■ Required action A
In the Terraform walkthrough for the Hadoop cluster, what CIDR range is given so that no traffic is blocked?
■ Required action B
Resume the Terraform walkthrough for the Hadoop cluster from the point where it stops.

■ Supplied passage
^^^^^^^^

3) Creating Security Groups for All the Node of HDFS and MapReduce Cluster

Make sure that you allowed all the desired traffics needed for Hadoop HDFS and MapReduce Cluster to work properly. Here I have allowed all the inbound and outbound traffics so that there won't be any firewall challenge.

#Creating Security Groups

resource "aws_security_group" "hdfs_master_sg" {
  name        = "hdfs_master_sg"
  description = "Allow traffic from security group"
  vpc_id      = var.vpc_id


  egress {
    from_port        = 0
    to_port          = 0
    protocol         = "-1"
    cidr_blocks      = ["0.0.0.0/0"]
    ipv6_cidr_blocks = ["::/0"]
  }


  tags = {
    Name = "hdfs_master_sg"
  }
} 


resource "aws_security_group" "hdfs_slave_sg" {
  name        = "hdfs_slave_sg"
  description = "Allow traffic from security group"
  vpc_id      = var.vpc_id


  ingress {
    from_port        = 0
    to_port          = 0
    protocol         = "-1"
    cidr_blocks      = ["0.0.0.0/0"]
    ipv6_cidr_blocks = ["::/0"]
  }


  egress {
    from_port        = 0
    to_port          = 0
    protocol         = "-1"
    cidr_blocks      = ["0.0.0.0/0"]
    ipv6_cidr_blocks = ["::/0"]
  }


  tags = {
    Name = "hdfs_slave_sg"
  }
}


resource "aws_security_group_rule" "hdfs_master_ingress" {
  type              = "ingress"
  from_port         = 0
  to_port           = 0
  protocol          = "-1"
  security_group_id = "${aws_security_group.hdfs_master_sg.id}"
  cidr_blocks      = ["0.0.0.0/0"]
  ipv6_cidr_blocks = ["::/0"]
}

For the sake of convenience , I have given all range CIDR i.e. 0.0.0.0/0 so that none of the traffic will be blocked

4) Launching the desired number of Data Nodes and Task Trackers

At this stage we are going to attach the different user_data and different name tags to each of the instances where we need to execute the scripts.

Launching Name Node with hdfs_master.sh script

#Launching HDFS Master Instance


resource "aws_instance" "hdfs_master" {
  ami               = "ami-052c08d70def0ac62"
  instance_type     = "t2.micro"
  security_groups   = [ "hdfs_master_sg" ]
  key_name          = "${var.aws_key_name}"
  user_data = "${data.template_file.hdfs_master.template}"
  tags = {
    Name = "hdfs-master"
  }

}

Launching Data Node with hdfs_slave.sh script

Launching HDFS Slaves


resource "aws_instance" "hdfs_slave1" {
  ami              = "ami-052c08d70def0ac62"
  instance_type    = "t2.micro"
  security_groups  = [ "hdfs_slave_sg" ]
  key_name         = "${var.aws_key_name}"
  associate_public_ip_address = false
  user_data = "${data.template_file.hdfs_slave.rendered}"
  tags = {
    Name = "hdfs-slave1"
  }


  depends_on = [ aws_instance.hdfs_master ]
}

Launching Jobtracker with mapred_jobtracker.sh script

#Launching MapReduce master


resource "aws_instance" "mapred_jobtracker" {
  ami               = "ami-052c08d70def0ac62"

^^^^^^^^

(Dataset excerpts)
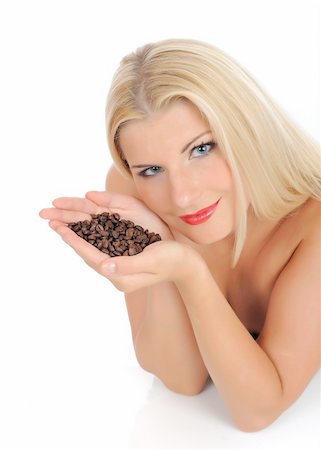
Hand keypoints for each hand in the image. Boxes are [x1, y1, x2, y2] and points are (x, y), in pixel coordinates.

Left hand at [40, 191, 200, 291]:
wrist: (185, 265)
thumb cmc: (172, 261)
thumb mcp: (153, 261)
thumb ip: (128, 265)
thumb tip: (105, 266)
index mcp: (121, 275)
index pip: (92, 257)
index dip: (76, 242)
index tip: (60, 229)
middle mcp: (116, 270)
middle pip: (87, 251)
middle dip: (69, 235)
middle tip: (50, 220)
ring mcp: (118, 264)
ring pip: (91, 247)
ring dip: (75, 233)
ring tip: (58, 221)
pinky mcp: (122, 256)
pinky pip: (100, 245)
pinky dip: (88, 234)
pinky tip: (80, 226)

^^^^^^^^

■ Task output A
0.0.0.0/0

■ Task output B
  instance_type     = "t2.micro"
  security_groups   = [ "mapred_jobtracker_sg" ]
  key_name          = "${var.aws_key_name}"
  user_data = "${data.template_file.mapred_jobtracker.rendered}"
  tags = {
    Name = "mapred_jobtracker"
  }


}

Launching Tasktracker with mapred_tasktracker.sh script

#Launching MapReduce slaves


resource "aws_instance" "mapred_tasktracker1" {
  ami              = "ami-052c08d70def0ac62"
  instance_type    = "t2.micro"
  security_groups  = [ "mapred_tasktracker_sg" ]
  key_name         = "${var.aws_key_name}"
  associate_public_ip_address = false
  user_data = "${data.template_file.mapred_tasktracker.rendered}"
  tags = {
    Name = "mapred_tasktracker1"
  }


  depends_on = [ aws_instance.mapred_jobtracker ]
}

5)Taking the output for the IP address of needed Instances

A user can print as many variables they need , I have printed out only those output that are useful with respect to hive cluster.

#Creating Output

output "hdfs_master_public_IP" {
  value = aws_instance.hdfs_master.public_ip
}


output "hdfs_master_private_IP" {
  value = aws_instance.hdfs_master.private_ip
}




output "mapred_jobtracker_public_IP" {
  value = aws_instance.mapred_jobtracker.public_ip
}


output "mapred_jobtracker_private_IP" {
  value = aws_instance.mapred_jobtracker.private_ip
}




output "Hadooop_client_public_IP" {
  value = aws_instance.hadoop_client.public_ip
}

Execution :

Finally its time to execute our code and for this we have to run the following command:

terraform apply

Here you have to give the name of AWS Private key that you want to associate with all these instance and also we need VPC ID of VPC where we want to launch the setup.

No alt text provided for this image

Then on the pop-up you have to say yes we want to execute.

Once the code is run successfully , the output will look something like the below ?? Snapshot with a green line showing how many resources were added.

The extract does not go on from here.